• EXERCISE OBJECTIVE: Please copy out the entries below exactly, beginning with the line that contains "N = 3, 911) |" and ending with the line that contains "0.10 | 0.11 | 1 | | |", and include nothing outside that span.

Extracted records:
************
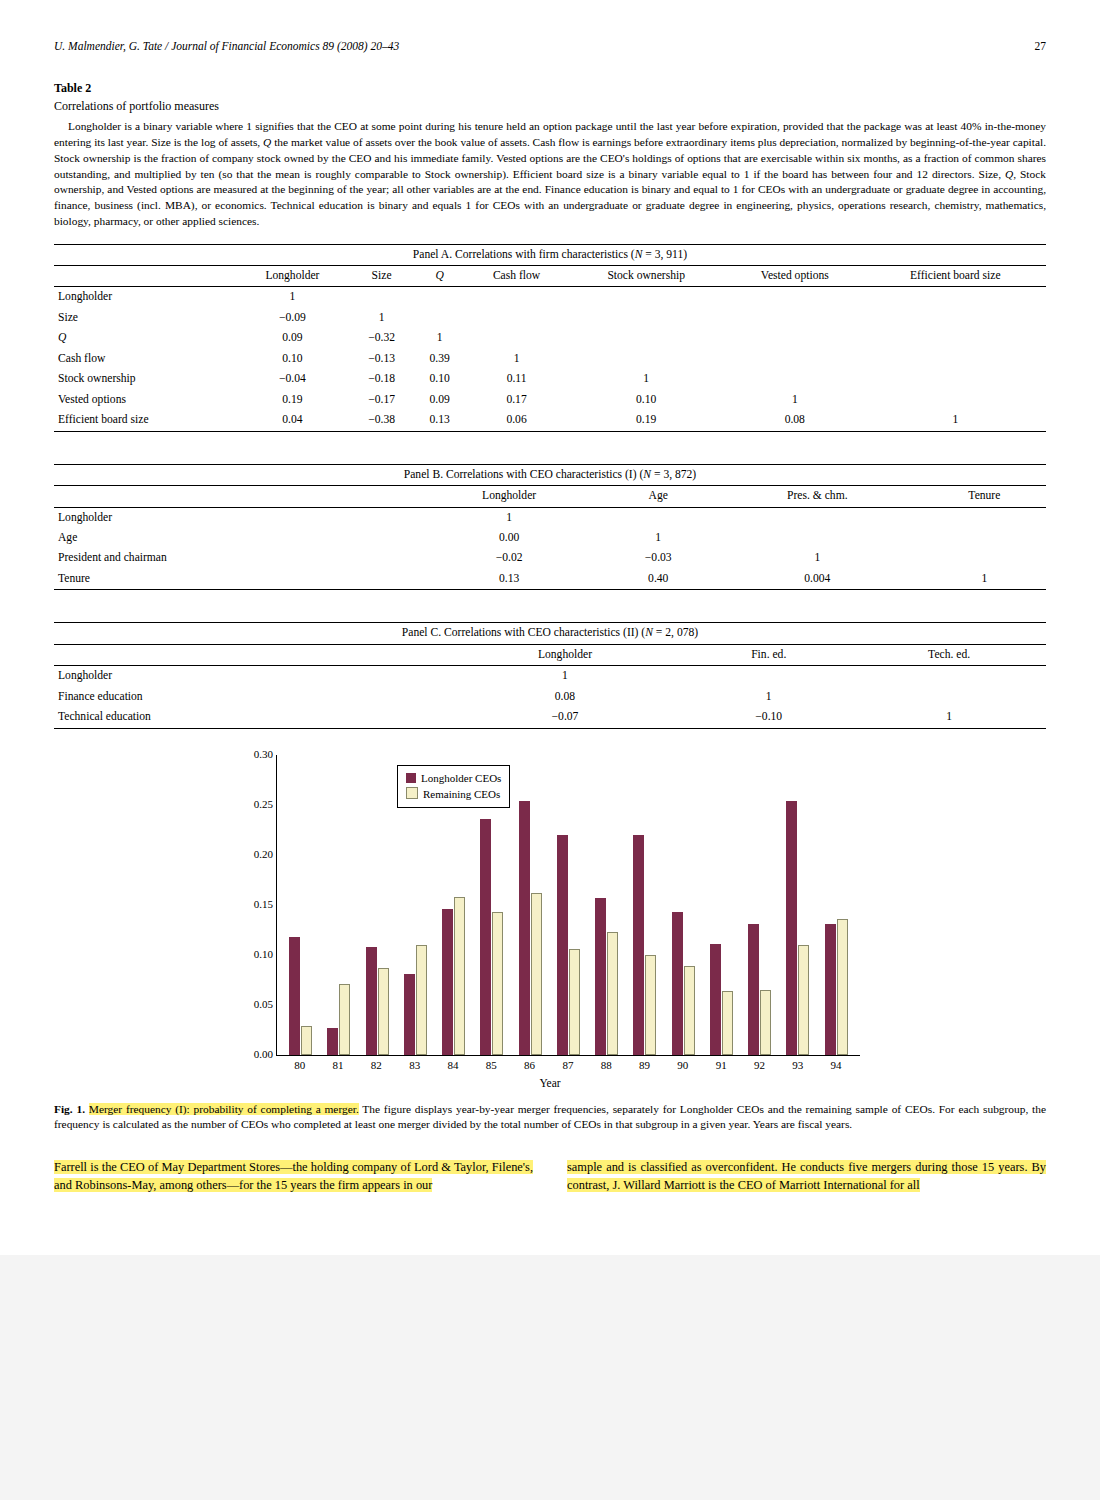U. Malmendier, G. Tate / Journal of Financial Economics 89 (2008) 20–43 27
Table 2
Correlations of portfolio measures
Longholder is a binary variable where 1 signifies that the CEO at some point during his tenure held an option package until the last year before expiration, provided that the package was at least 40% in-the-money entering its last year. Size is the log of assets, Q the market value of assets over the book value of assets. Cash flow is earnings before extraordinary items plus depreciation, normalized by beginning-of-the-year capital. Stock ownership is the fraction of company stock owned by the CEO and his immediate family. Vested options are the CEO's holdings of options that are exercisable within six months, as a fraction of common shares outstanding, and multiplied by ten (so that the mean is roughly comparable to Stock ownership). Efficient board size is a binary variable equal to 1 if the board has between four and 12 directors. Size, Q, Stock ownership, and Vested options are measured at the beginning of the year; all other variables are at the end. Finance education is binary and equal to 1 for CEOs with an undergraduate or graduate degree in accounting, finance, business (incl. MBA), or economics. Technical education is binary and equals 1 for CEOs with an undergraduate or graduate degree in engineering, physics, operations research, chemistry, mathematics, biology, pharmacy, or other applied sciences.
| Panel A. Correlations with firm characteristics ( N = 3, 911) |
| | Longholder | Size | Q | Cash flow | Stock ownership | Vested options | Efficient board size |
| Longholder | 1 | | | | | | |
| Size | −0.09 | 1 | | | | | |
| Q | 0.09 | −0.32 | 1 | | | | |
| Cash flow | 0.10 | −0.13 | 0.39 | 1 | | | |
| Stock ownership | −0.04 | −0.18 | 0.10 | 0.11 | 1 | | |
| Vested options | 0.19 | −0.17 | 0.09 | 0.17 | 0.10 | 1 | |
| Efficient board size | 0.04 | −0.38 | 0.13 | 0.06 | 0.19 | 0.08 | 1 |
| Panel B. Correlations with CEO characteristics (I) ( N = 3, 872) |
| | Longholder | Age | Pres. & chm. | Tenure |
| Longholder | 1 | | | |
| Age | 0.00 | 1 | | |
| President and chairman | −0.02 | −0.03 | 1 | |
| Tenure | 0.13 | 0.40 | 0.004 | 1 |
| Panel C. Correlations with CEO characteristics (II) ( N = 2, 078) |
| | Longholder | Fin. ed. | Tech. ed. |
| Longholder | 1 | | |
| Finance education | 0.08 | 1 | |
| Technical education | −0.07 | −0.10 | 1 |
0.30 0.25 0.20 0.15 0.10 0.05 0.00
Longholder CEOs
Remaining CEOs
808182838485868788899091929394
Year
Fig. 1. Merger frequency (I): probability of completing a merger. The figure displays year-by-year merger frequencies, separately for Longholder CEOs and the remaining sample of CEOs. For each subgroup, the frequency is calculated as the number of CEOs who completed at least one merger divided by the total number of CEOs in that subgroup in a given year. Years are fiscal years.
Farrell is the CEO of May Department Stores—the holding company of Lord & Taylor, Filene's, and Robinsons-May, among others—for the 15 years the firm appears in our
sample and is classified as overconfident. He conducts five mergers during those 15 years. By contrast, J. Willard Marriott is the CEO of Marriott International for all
************
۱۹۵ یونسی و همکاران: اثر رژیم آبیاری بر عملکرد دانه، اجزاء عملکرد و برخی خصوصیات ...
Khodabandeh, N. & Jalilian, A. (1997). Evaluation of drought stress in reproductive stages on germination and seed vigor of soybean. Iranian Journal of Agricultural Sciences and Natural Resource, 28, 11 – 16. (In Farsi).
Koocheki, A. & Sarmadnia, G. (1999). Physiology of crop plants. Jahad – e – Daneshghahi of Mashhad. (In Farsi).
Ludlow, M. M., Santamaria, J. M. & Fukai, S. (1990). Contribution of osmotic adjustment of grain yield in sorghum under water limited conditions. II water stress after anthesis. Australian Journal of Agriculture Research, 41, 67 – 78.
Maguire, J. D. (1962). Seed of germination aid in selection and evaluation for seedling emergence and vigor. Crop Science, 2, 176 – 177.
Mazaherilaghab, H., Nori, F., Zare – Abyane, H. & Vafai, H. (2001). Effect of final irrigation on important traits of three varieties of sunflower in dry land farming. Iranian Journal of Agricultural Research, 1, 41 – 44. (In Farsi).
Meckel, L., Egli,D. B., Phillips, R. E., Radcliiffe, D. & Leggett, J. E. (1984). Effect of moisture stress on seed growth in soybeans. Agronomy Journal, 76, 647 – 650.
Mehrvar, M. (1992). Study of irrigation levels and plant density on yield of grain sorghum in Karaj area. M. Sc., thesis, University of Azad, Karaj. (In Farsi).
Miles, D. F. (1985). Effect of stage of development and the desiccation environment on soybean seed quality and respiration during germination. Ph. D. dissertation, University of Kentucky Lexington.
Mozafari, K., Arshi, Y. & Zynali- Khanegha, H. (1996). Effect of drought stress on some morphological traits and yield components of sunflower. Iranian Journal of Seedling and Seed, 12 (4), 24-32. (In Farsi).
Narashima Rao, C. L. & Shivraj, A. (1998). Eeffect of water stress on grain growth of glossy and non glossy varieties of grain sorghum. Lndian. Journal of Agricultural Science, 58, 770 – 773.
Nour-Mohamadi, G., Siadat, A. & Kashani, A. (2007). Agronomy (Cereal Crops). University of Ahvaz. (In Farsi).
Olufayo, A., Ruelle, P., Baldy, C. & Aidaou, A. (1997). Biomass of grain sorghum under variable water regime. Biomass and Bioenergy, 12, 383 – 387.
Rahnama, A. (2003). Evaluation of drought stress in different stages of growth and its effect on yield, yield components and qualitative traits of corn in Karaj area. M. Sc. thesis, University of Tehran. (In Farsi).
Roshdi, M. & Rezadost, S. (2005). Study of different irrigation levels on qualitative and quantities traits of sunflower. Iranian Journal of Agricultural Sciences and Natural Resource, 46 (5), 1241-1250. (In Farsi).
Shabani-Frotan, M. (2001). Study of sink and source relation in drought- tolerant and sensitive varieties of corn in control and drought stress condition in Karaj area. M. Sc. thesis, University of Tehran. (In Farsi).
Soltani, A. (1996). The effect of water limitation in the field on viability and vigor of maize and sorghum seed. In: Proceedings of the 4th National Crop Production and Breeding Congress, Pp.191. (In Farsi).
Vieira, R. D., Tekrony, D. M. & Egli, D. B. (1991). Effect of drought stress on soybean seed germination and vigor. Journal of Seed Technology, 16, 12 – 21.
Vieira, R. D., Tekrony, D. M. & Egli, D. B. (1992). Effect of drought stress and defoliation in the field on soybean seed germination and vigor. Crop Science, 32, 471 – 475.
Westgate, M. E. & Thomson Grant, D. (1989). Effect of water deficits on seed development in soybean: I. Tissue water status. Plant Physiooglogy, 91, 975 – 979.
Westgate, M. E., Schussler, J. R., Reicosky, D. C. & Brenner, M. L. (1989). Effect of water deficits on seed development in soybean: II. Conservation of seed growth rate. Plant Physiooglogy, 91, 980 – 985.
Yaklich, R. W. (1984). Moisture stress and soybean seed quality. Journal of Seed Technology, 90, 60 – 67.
************
• TASK RESPONSE:
| Panel A. Correlations with firm characteristics ( N = 3, 911) |
| | Longholder | Size | Q | Cash flow | Stock ownership | Vested options | Efficient board size |
| Longholder | 1 | | | | | | |
| Size | −0.09 | 1 | | | | | |
| Q | 0.09 | −0.32 | 1 | | | | |
| Cash flow | 0.10 | −0.13 | 0.39 | 1 | | | |
| Stock ownership | −0.04 | −0.18 | 0.10 | 0.11 | 1 | | |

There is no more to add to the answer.